◆ **Okunacak Metin**:
□ □ □

Bu şu anlama gelir: 5 mirasçı olduğunuzu varsayalım. 4 mirasçı evi satmak için anlaşsa bile, tek bir mirasçının “hayır” demesi veya tapuya gelip imza atmaması, satışı hukuken durdurur. Bu, müvekkillerin en sık karşılaştığı ve kendilerini en çaresiz hissettikleri “miras kilidi” durumudur. Bu kural, kötü niyetli veya anlaşmaz bir ortağa, tüm mülk üzerinde fiili bir “veto hakkı” verir.
Mirasçılar Arası Anlaşmazlıkta Hukuki Çözüm Yolları
Eğer oybirliği sağlanamıyorsa, bu hukuki kilidi aşmanın ve ortak tapulu ev nasıl satılır sorusuna cevap bulmanın iki temel hukuki yolu vardır. Bir avukatın size sunacağı strateji bu iki yoldan biri olacaktır:
- Yol 1: Mülkiyet Tipini Değiştirmek (Daha “Yumuşak” Adım): Diğer ortakların hiçbirinin rızası olmasa dahi, tek başınıza dava açarak mülkiyet tipini “Elbirliği”nden “Paylı” mülkiyete çevirebilirsiniz. Bu dava, oybirliği kilidini kırar ve size satılabilir bir “hisse” verir.
- Yol 2: Mülkün Tamamının Satışını Zorlamak (Nihai Çözüm): Diğer ortakların rızasına bakılmaksızın, tek başınıza dava açarak mülkün tamamının mahkeme yoluyla (açık artırmayla) satılmasını ve paranın paylaştırılmasını talep edebilirsiniz. Bu davanın adı Ortaklığın Giderilmesi (İzale-i Şuyu) Davası‘dır.
Anlaşamıyorsanız Ortak Tapulu Ev Nasıl Satılır?
Ortaklar arasında satış konusunda bir anlaşma sağlanamıyorsa, mülkü satmanın tek ve nihai yolu “Ortaklığın Giderilmesi Davası” (halk arasındaki adıyla İzale-i Şuyu) açmaktır. Bu dava, ortak tapulu ev nasıl satılır sorusunun cevapsız kaldığı her durumda başvurulabilecek bir yoldur. Mülkiyet tipiniz ne olursa olsun, yani mülkünüz ister paylı (müşterek) ister elbirliği (iştirak) mülkiyetinde olsun, açılabilir.

□ □ □

◆ **Görev Listesi**:
1. Okunacak metinde "- Yol 2: Mülkün" ifadesiyle başlayıp "Ev Nasıl Satılır?" ifadesiyle biten kısmı, bu ifade de dahil olmak üzere, aynen kopyalayın.
2. Okunacak metinde geçen şu cümleyi İngilizceye çevirin: Bu dava, oybirliği kilidini kırar ve size satılabilir bir “hisse” verir.

◆ **Sağlanan Veriler**:
□ □ □

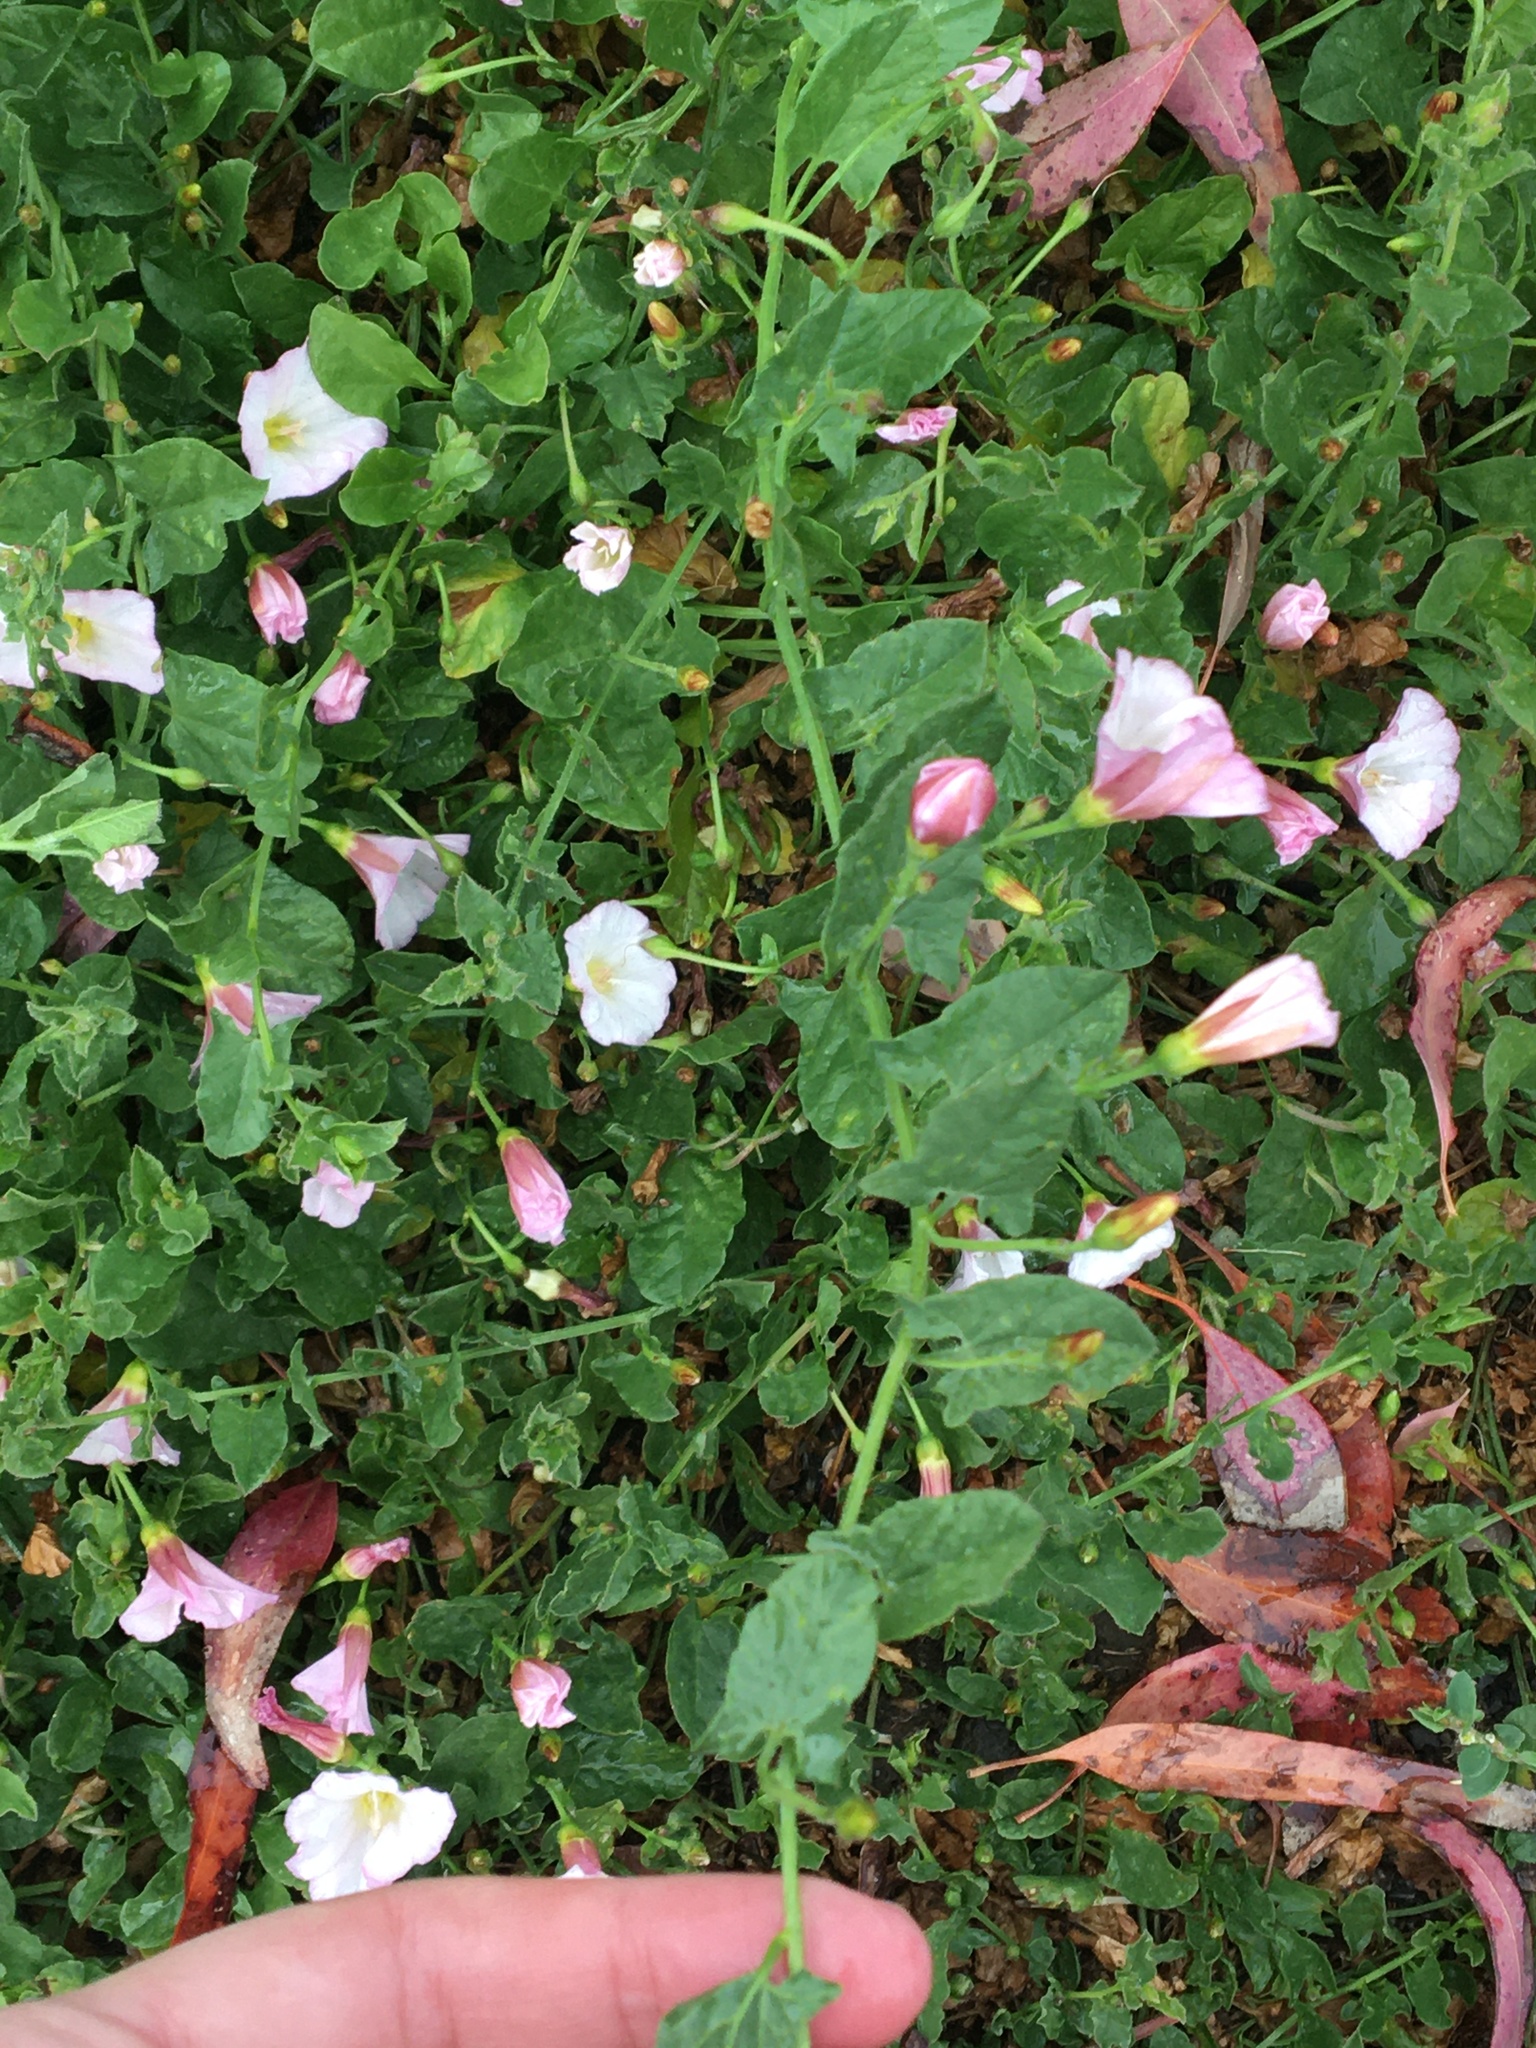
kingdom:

□ □ □

◆ **Görevlere Göre Yanıtlar**:
1.
- Yol 2: Mülkün Tamamının Satışını Zorlamak (Nihai Çözüm): Diğer ortakların rızasına bakılmaksızın, tek başınıza dava açarak mülkün tamamının mahkeme yoluyla (açık artırmayla) satılmasını ve paranın paylaştırılmasını talep edebilirsiniz. Bu davanın adı Ortaklığın Giderilmesi (İzale-i Şuyu) Davası‘dır.
Anlaşamıyorsanız Ortak Tapulu Ev Nasıl Satılır?

2. This lawsuit breaks the unanimity lock and gives you a sellable "share."